Thirteen years ago, as a sophomore clarinet player in FAMU's Marching 100, Luckey was beaten so badly he spent 11 days in the hospital.
"I had full renal failure," he said. "My organs were beginning to shut down and toxins were building in my body and I had to go into dialysis."
Luckey joined Florida A&M University's famed band as a freshman in 1997. He later became friends with 26-year-old Robert Champion, the Southwest DeKalb High School grad and FAMU drum major who died last weekend after suspected hazing.
In an exclusive interview with 11Alive's Blayne Alexander, Luckey described his own hazing ordeal. He said it began his sophomore year, when he wanted to secure his place on the field.
"Back then, you could be the best player on the field, but if you did not cross over in your section, there's no way you're marching at a game," he said.
Crossing over, or initiation, involved a rigorous hazing process. So Luckey started going to nighttime meetings at off-campus apartments.
"I was taken into a room, blindfolded and paddled with these wooden paddles," he remembered. "After the paddling stopped, it was actually physical blows, face slapping. Just all sorts of things to cause pain and suffering."
He said it lasted for hours. One night, he was hit with a paddle more than 300 times. As he drove home, he started to feel sick. His symptoms were similar to those Champion reportedly experienced before his death.
"I was nauseous," Luckey said. "I figured there's a huge problem when you start urinating blood."
A cousin insisted he go to the hospital, where they diagnosed him with temporary kidney failure. He remained hospitalized for 11 days.
Luckey survived and spoke out. He filed a lawsuit against the Florida Board of Regents and reached a $50,000 settlement in 2004.
Wednesday afternoon, Dr. Julian White was fired from his position as FAMU band director. Dr. White was in his first year as head director during the time Luckey was hazed. Luckey believes directors are aware of hazing practices within the band.
"I'm sure that they do [know], yes," he said. "If they don't, I don't know how they couldn't. Since my experience, I know that parents have called and reported it to them. So yes, they knew."

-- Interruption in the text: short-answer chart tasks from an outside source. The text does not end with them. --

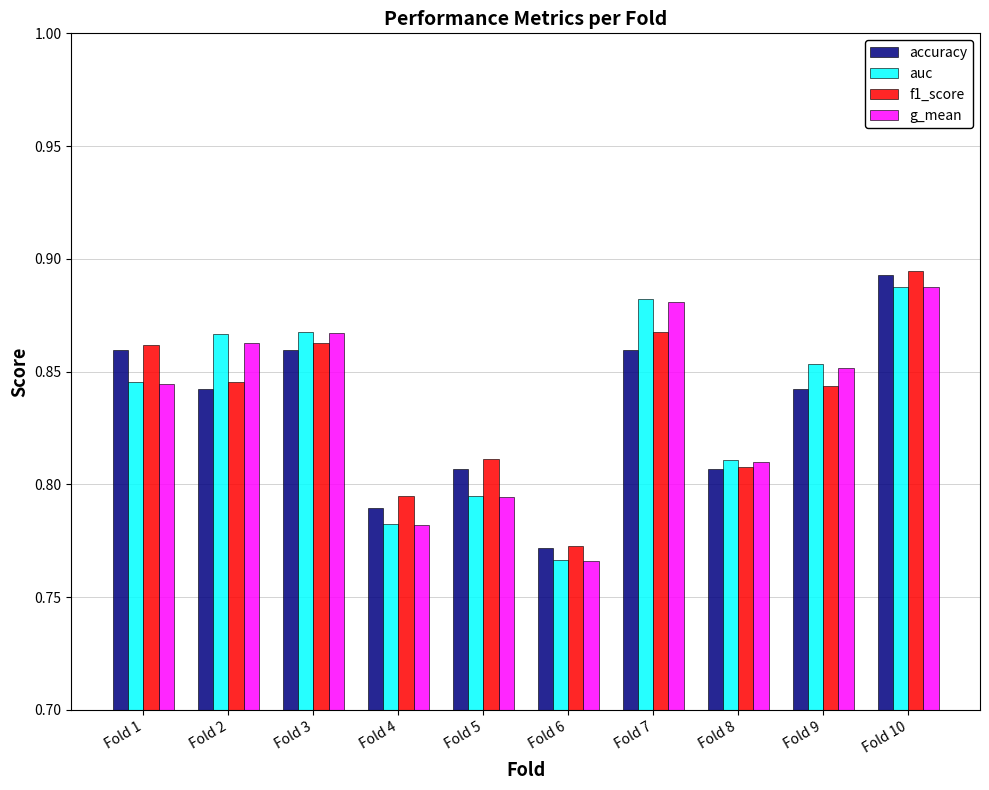

What is the difference between the maximum and minimum values in the auc series?

0.1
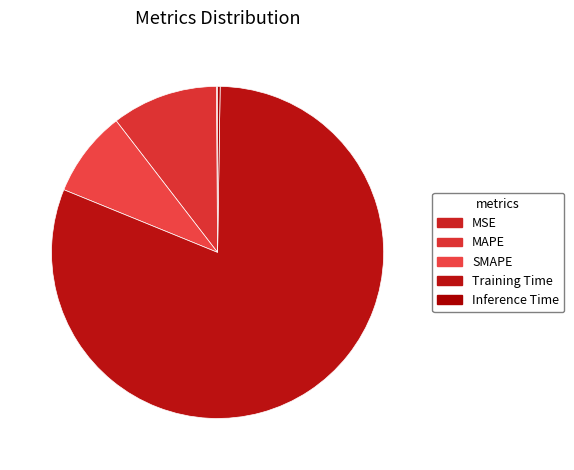

Does any single category account for the majority?

Yes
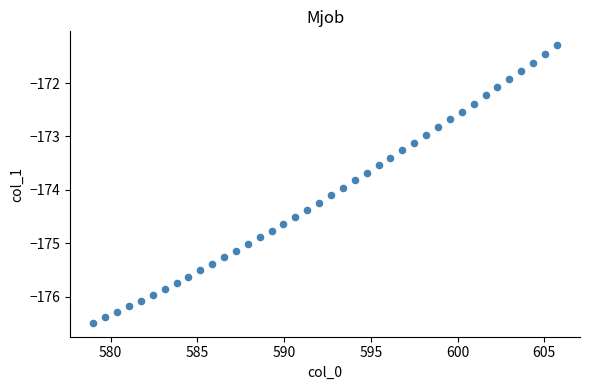

What is the range of Y values (max minus min)?

5.2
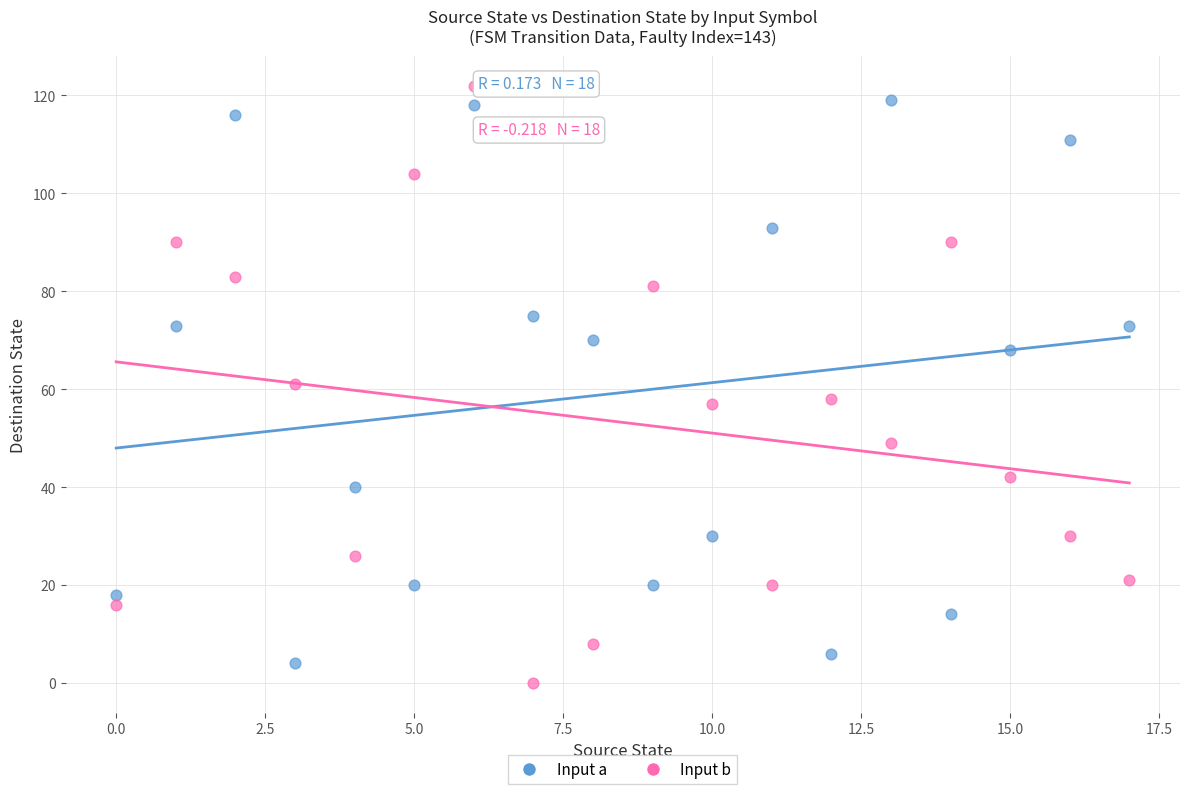

Across all data points, what is the range of Y values (max minus min)?

122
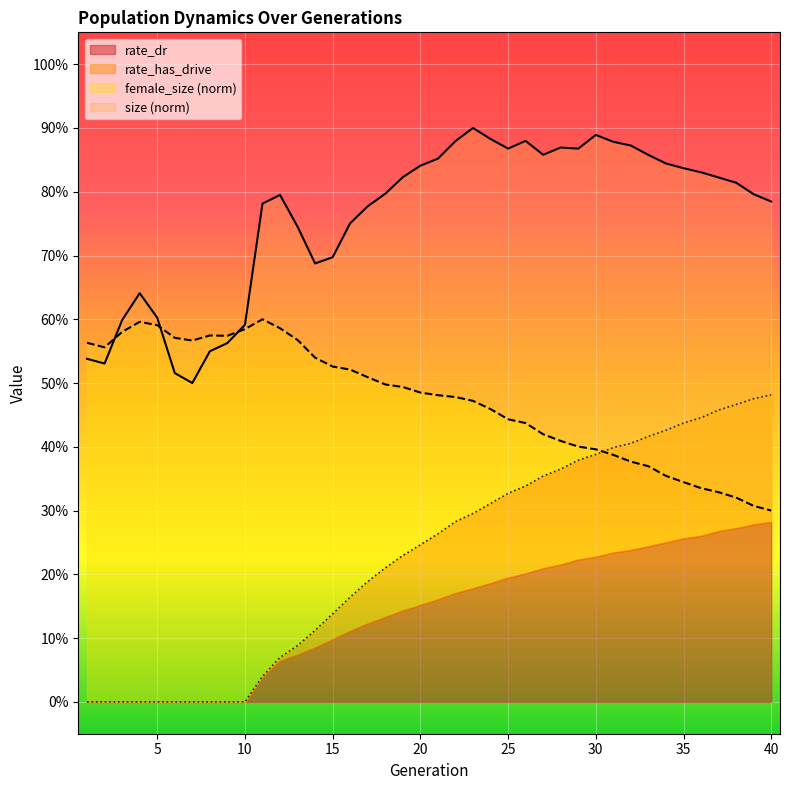

What is the difference between the maximum and minimum values in the size series?

0.4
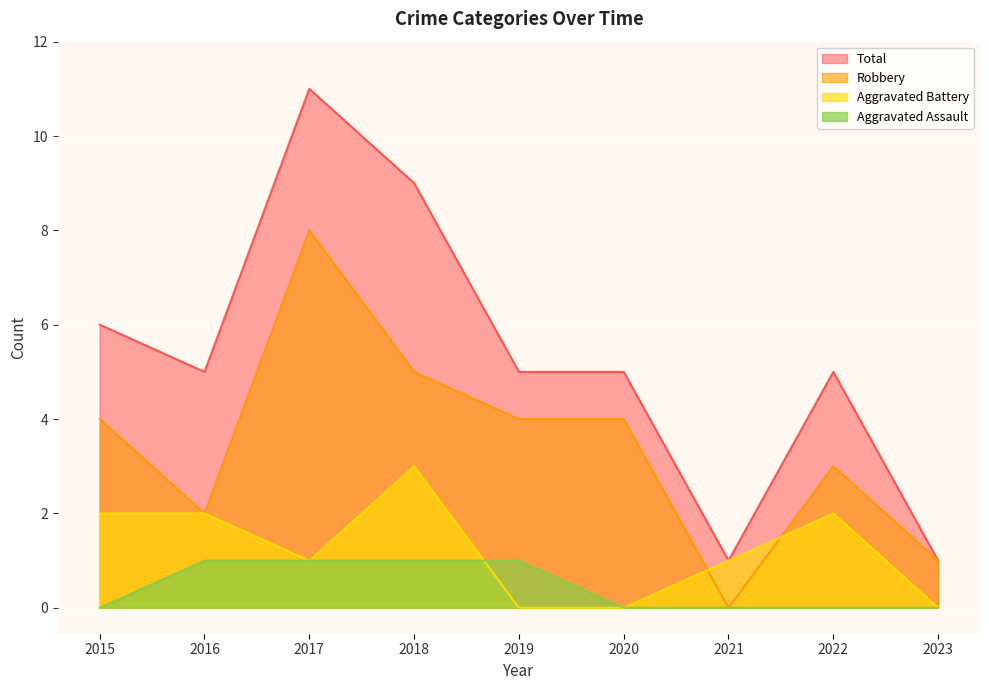

True or false: Aggravated Battery and Total intersect in this chart.

False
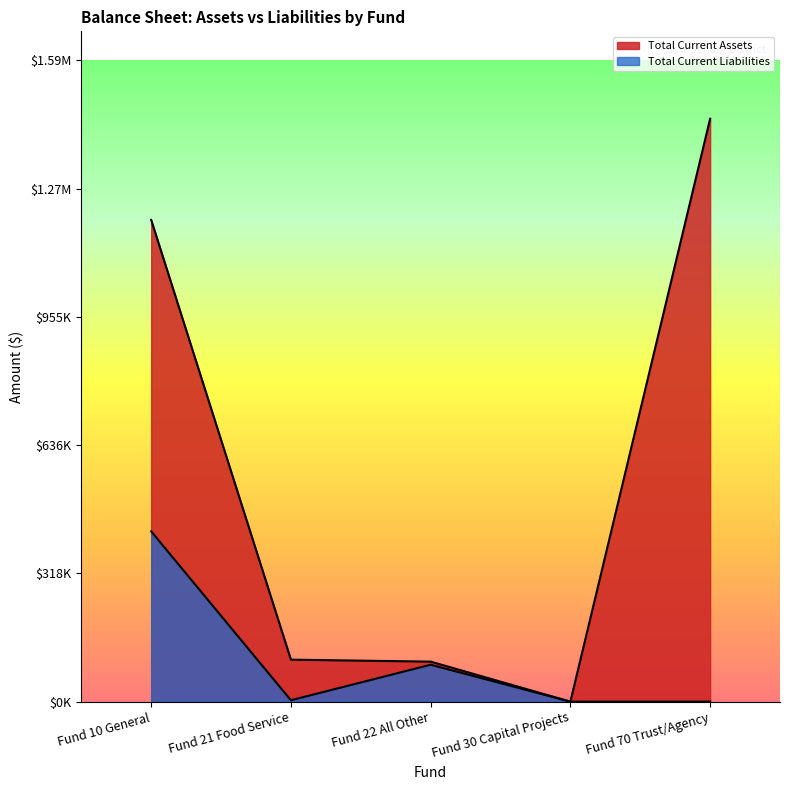

At how many categories does at least one series exceed 19999?

4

He filed his lawsuit in hopes that it would serve as a wake-up call to the school and shed light on the practice.
"I would not have gone to the hospital had my cousin not driven me there," Luckey said. "If Robert were in the same situation, with him being in Orlando not even near home, not even near someone to reach out, you just kind of man up and tolerate it."
Luckey acknowledged that being hazed is a choice, one students often make because they want to be accepted in the band.
Florida A&M University President Dr. James Ammons has organized a task force to investigate any "questionable and unauthorized" practices within the Marching 100. In a conference held Tuesday, he said hazing is illegal and will not be tolerated.